Une solution en quête d’un problème
L’histoire des caméras corporelles à Montréal concorde avec le récit de Karakatsanis. En 2017, au moment où les caméras rencontrent une popularité grandissante, le Service de police de la Ville de Montréal (SPVM) a mené un projet pilote au cours duquel les policiers ont porté des caméras corporelles pendant une période de 12 mois. À la fin de cette période, les mérites d’une implantation permanente des caméras corporelles ont été évalués en se basant sur les résultats du projet pilote ainsi que sur des études menées dans d’autres contextes.
Cette évaluation est arrivée aux mêmes conclusions que le livre de Karakatsanis : l’usage de la force par la police est resté pratiquement inchangé (il a augmenté modestement), tandis que la mise en place permanente des caméras aurait impliqué une augmentation considérable des dépenses et du personnel de la police : au moins 200 personnes devraient être embauchées pour gérer et analyser les images des caméras.

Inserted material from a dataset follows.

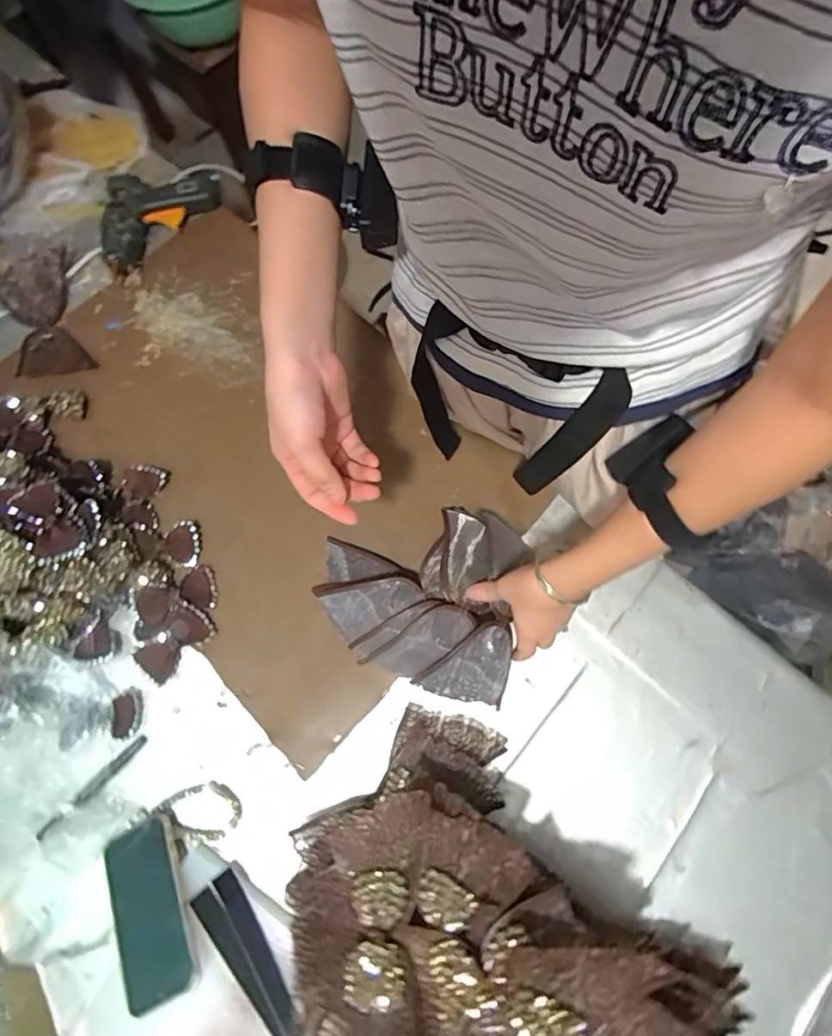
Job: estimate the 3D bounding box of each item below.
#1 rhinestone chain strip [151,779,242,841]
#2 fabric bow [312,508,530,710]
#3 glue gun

Alors que le SPVM et l’administration municipale ont décidé de ne pas introduire les caméras, les différentes fraternités des policiers en sont devenues les principaux défenseurs. Lors de la consultation du gouvernement du Québec sur la réalité policière en 2020, les trois principales fraternités policières ont réclamé la mise en place de caméras corporelles, pour des raisons qui leur semblaient parfaitement logiques. Ces caméras créeraient des emplois pour les aspirants policiers tout en dotant les services de police d’un précieux outil de relations publiques : la possibilité de contrer les vidéos d’interactions policières enregistrées par les citoyens et diffusées sur les réseaux sociaux.

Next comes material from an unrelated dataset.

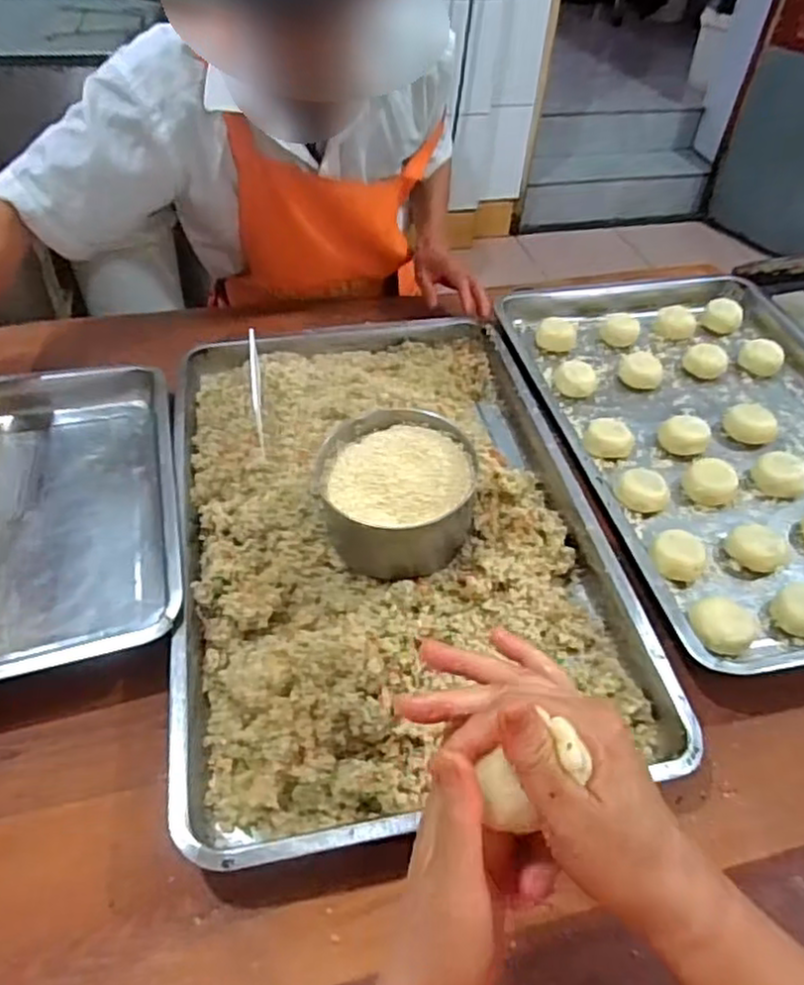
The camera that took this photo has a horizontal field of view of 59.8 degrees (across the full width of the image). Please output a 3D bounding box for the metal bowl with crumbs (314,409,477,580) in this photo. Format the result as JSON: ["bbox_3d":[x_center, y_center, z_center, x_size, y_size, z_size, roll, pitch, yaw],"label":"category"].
[{"bbox_3d":[-0.004,-0.002,0.633,0.137,0.074,0.133,2,47,-2],"label":"metal bowl with crumbs"}]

Le lobbying des fraternités a mené à une situation ubuesque à Montréal. Le parti d’opposition Ensemble Montréal a repris à son compte la revendication des fraternités, mais a faussement présenté les caméras comme une réforme policière. Dans une motion déposée au conseil municipal en 2021, le parti a affirmé que des études menées aux États-Unis démontraient que les caméras réduisaient considérablement l’usage de la force et pourraient ainsi contribuer à « contrer le profilage racial au SPVM ». Projet Montréal, après avoir initialement réfuté les arguments de son adversaire politique, a finalement changé de position sur ce sujet et promet depuis quelques années d’introduire des caméras corporelles, sous prétexte qu’elles renforceraient « la responsabilité » du corps policier.

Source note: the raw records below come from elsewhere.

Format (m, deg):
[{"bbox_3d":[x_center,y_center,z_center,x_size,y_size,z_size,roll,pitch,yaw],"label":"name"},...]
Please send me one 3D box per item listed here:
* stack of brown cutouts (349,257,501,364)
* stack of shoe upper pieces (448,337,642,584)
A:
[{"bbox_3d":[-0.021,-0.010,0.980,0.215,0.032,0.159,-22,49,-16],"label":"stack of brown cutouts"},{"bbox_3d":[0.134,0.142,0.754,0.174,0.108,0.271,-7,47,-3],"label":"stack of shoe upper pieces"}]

C’est donc une histoire étrange aux États-Unis et à Montréal qui nous a conduits à la situation actuelle, une situation dans laquelle la FPPM et certains citoyens réclament des caméras corporelles pour des raisons diamétralement opposées.
On peut pardonner aux citoyens d’avoir cru aux fausses promesses des caméras corporelles véhiculées par leurs fabricants depuis 2014. Mais il est stupéfiant et même inadmissible de voir les deux vieux partis politiques montréalais promettre que de tels dispositifs empêcheront des événements comme le meurtre de Nooran, alors qu’ils savent pertinemment que cela est faux.